▶ What is required
Transcribe each entry. Change nothing.

Collected data
┄┄┄┄┄┄┄┄┄┄

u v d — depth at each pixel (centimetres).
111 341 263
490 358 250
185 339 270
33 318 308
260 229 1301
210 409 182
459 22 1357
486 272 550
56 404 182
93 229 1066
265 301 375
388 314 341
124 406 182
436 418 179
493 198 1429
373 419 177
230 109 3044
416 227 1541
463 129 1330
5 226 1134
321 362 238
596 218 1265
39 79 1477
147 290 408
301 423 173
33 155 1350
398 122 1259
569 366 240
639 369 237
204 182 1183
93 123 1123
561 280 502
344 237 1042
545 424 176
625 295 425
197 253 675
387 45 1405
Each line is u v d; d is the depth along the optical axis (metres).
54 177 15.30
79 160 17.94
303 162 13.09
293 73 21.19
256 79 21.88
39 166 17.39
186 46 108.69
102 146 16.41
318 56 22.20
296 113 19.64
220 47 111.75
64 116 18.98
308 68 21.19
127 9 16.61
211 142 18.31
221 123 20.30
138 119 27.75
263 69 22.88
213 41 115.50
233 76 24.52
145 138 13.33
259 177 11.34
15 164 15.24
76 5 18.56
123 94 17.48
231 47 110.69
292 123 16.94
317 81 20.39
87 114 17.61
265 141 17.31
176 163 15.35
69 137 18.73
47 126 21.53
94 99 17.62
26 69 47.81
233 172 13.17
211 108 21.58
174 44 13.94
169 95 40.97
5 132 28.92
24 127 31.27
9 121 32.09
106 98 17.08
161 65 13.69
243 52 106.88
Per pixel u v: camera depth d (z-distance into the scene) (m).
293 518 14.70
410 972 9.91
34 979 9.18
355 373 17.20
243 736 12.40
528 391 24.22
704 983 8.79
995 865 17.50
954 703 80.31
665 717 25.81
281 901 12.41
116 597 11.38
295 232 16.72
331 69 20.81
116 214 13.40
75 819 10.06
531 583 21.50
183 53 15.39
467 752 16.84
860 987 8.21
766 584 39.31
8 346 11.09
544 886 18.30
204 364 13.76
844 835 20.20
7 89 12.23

┄┄┄┄┄┄┄┄┄┄

▶ Reply to the exercise
u v d — depth at each pixel (centimetres).
111 341 263
490 358 250
185 339 270
33 318 308
260 229 1301
210 409 182
459 22 1357
486 272 550
56 404 182
93 229 1066
265 301 375
388 314 341
124 406 182
436 418 179
493 198 1429
373 419 177
230 109 3044
416 227 1541
463 129 1330
5 226 1134
321 362 238
596 218 1265
39 79 1477
147 290 408
301 423 173
33 155 1350
398 122 1259
569 366 240
639 369 237
204 182 1183
93 123 1123
561 280 502
344 237 1042
545 424 176
625 295 425
197 253 675
387 45 1405
Each line is u v d; d is the depth along the optical axis (metres).
54 177 15.30
79 160 17.94
303 162 13.09
293 73 21.19
256 79 21.88
39 166 17.39
186 46 108.69
102 146 16.41
318 56 22.20
296 113 19.64
220 47 111.75
64 116 18.98
308 68 21.19
127 9 16.61
211 142 18.31
221 123 20.30
138 119 27.75
263 69 22.88
213 41 115.50
233 76 24.52
145 138 13.33
259 177 11.34
15 164 15.24
76 5 18.56
123 94 17.48
231 47 110.69
292 123 16.94
317 81 20.39
87 114 17.61
265 141 17.31
176 163 15.35
69 137 18.73
47 126 21.53
94 99 17.62
26 69 47.81
233 172 13.17
211 108 21.58
174 44 13.94
169 95 40.97
5 132 28.92
24 127 31.27
9 121 32.09
106 98 17.08
161 65 13.69
243 52 106.88
Per pixel u v: camera depth d (z-distance into the scene) (m).
293 518 14.70
410 972 9.91
34 979 9.18
355 373 17.20
243 736 12.40
528 391 24.22
704 983 8.79
995 865 17.50
954 703 80.31
665 717 25.81
281 901 12.41
116 597 11.38
295 232 16.72
331 69 20.81
116 214 13.40
75 819 10.06
531 583 21.50
183 53 15.39
467 752 16.84
860 987 8.21
766 584 39.31
8 346 11.09
544 886 18.30
204 364 13.76
844 835 20.20
7 89 12.23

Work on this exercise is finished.